Retour au théâtre ce lundi avec la première déception du festival : El año en que nací, présenté au Radiant. Onze jeunes Chiliens nés entre 1971 et 1989 racontent la dictature de Pinochet et le sort de ses opposants via l'histoire vraie de leurs pères. Au plateau, le dispositif scénique est réjouissant : une table en verre avec caméra à jardin (qui, exactement, comme dans Je suis de Tatiana Frolova, va servir à faire défiler des documents liés à l'histoire de chacun), une série de casiers de lycées américains en fond de scène et des comédiens à vue côté cour... Et puis des micros et une guitare, qui semblent garantir que la pièce ne se vautrera pas dans la naphtaline passéiste.
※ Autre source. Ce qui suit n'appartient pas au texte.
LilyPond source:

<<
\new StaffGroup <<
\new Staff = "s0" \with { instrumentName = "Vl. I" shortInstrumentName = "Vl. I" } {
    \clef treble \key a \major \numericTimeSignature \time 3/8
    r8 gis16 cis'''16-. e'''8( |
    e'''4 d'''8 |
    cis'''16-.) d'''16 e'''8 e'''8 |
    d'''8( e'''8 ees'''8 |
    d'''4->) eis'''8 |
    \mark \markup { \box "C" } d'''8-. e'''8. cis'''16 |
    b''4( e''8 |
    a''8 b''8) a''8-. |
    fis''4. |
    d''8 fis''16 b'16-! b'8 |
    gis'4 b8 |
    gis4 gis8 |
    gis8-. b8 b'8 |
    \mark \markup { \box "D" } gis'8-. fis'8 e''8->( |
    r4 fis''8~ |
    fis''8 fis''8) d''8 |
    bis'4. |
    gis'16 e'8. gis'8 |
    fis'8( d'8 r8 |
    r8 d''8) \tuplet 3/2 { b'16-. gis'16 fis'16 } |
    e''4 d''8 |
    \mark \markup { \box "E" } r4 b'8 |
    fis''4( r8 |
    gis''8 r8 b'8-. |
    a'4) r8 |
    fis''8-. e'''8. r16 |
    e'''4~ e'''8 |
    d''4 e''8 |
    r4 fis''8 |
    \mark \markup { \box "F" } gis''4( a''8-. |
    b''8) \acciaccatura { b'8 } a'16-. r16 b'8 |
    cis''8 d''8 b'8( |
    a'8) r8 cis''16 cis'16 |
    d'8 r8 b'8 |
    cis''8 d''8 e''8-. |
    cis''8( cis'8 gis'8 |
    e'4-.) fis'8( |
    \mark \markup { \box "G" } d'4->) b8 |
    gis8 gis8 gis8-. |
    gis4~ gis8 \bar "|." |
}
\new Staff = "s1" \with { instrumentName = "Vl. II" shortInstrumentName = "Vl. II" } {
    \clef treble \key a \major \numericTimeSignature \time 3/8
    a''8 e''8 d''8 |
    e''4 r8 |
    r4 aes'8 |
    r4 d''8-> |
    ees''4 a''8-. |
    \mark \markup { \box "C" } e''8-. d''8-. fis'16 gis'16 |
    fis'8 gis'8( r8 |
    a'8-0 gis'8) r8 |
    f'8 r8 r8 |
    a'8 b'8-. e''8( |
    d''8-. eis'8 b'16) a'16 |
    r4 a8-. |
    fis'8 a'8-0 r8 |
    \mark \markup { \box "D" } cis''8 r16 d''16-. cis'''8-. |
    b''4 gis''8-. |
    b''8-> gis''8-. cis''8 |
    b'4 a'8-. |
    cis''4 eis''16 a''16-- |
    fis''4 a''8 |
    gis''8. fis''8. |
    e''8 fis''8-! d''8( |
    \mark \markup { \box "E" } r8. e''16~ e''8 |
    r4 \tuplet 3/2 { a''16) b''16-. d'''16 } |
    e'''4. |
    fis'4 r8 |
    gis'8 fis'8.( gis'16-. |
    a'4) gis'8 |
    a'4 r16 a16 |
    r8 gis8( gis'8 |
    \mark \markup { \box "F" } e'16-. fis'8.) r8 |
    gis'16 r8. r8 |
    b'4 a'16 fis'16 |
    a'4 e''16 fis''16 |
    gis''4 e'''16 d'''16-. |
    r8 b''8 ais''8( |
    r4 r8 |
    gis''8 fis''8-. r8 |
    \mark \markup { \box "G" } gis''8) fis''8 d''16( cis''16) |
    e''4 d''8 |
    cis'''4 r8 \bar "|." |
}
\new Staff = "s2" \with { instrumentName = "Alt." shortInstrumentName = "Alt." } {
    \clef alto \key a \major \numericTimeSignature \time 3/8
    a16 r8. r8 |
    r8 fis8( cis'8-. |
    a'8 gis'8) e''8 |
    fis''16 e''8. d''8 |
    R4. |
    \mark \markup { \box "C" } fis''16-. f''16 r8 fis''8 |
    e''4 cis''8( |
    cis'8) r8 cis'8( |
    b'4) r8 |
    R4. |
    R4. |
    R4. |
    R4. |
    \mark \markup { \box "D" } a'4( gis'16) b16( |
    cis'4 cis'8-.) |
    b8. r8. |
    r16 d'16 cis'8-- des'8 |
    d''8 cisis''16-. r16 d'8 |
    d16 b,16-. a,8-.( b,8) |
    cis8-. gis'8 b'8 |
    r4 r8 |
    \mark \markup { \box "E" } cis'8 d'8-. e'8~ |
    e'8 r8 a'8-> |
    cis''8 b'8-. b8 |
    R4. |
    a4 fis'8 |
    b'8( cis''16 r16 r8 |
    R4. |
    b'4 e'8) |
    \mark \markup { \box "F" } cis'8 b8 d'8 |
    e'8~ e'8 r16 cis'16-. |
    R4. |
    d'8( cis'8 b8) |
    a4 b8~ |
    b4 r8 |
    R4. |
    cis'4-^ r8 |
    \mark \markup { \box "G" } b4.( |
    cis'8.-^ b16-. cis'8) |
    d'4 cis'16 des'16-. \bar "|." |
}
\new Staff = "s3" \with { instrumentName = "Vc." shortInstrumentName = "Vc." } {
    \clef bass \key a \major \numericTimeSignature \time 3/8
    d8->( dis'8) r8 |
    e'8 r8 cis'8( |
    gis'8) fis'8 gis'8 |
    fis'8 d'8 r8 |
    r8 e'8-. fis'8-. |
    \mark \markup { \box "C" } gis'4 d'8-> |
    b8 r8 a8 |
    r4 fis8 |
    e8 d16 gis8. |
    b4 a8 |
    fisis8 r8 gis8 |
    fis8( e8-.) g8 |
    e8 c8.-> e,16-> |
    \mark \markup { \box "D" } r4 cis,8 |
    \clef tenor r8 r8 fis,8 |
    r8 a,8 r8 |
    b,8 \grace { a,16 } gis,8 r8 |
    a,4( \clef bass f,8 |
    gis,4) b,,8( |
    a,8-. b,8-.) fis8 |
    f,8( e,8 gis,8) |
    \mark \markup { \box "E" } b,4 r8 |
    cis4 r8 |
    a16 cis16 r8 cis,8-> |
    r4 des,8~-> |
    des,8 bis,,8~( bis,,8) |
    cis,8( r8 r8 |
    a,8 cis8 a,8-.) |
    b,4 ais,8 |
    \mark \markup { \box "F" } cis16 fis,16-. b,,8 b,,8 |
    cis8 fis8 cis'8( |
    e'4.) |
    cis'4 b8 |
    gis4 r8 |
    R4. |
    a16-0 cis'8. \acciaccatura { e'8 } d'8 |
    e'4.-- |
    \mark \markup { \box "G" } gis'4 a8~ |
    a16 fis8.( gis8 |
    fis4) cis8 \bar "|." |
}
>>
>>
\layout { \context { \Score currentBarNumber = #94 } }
Problème, les onze racontent leur histoire sur le même mode opératoire : des documents réels ayant appartenus à leurs paternels (photos, pièces d'identité...) sont systématiquement filmés, projetés sur écran et sourlignés au feutre au fur et à mesure qu'ils sont commentés.

C'est là que le bât blesse : nous sommes en effet bien plus dans le commentaire que dans la création. Avec ses artifices visuels plutôt bien maitrisés, le troupe ne transmet pas plus d'émotions et de vérités historiques que les filles égyptiennes de Bussy monologues par exemple, qui bricolaient parfois maladroitement leurs témoignages. Par ailleurs, à force de parler de leurs géniteurs, les comédiens tombent dans un des travers du théâtre actuel (que même les meilleurs n'évitent pas parfois, cf récemment Chapitres de la chute d'Arnaud Meunier) : l'utilisation abusive du style indirect. À force de dire «ils» et non «je», ils sont dans l'impossibilité d'interpréter des personnages. Personnages qui n'existent d'ailleurs pas : ils ne jouent pas leurs pères et l'enfant qu'ils sont n'est pas le sujet de cette pièce, mais son prétexte. Dès lors, difficile de bâtir une dramaturgie qui puisse nous tenir en haleine les deux heures du spectacle. Les onze s'accompagnent, se succèdent les uns aux autres, inventent une manif un peu démago (et hop, incursion totalement incongrue de Leonarda) mais ne s'affrontent pas ni ne font corps, pas même dans une scène commune de repas, où, craignant peut-être que le public ne les perdent de vue, ils s'assoient en arc de cercle face à nous et non pas comme ils l'auraient fait naturellement, tout autour de la table quitte à nous tourner le dos.

« Et à tant s'effacer, nos pères ont disparus... »


Ce dispositif AB Productions ne rend guère service au spectacle et renvoie de manière assez cruelle à l'autre pièce chilienne présentée dans ce festival : Villa + Discurso, où les trois filles parlaient précisément au nom de leurs personnages (et non d'elles-mêmes, créant ainsi de véritables figures), se crêpaient le chignon avec une force sidérante et n'hésitaient pas à oublier la salle, signant ainsi une double marque de confiance envers le spectateur et leur propos - ce qu'elles jouaient sur scène était assez solide pour que nos yeux les suivent en toutes circonstances. Peut-être aussi que El año en que nací pêche par l'inexpérience de sa troupe. Les onze ne sont pas comédiens de métier, et cela se voit. Si ce n'est pas une tare rédhibitoire (Bussy monologues, encore lui, a prouvé le contraire), ça ne peut être une éternelle marque de fraîcheur et prouve que la vigueur du témoignage (le propos de la pièce reste évidemment très intéressant) ne peut pas tout. Enfin, le dernier défaut de cette pièce a été énoncé par les protagonistes eux-mêmes en conclusion : ils parlent beaucoup du passé, peu du présent et pas du tout de l'avenir et n'évitent pas l'écueil du documentaire un peu vain. Là encore, la comparaison avec Villa + Discurso, inévitable dans ce festival, est assez violente. La pièce de Guillermo Calderón donnait d'autant plus de poids au récit de la tragédie chilienne qu'elle réfléchissait en permanence à ses conséquences, omniprésentes dans le Chili d'aujourd'hui.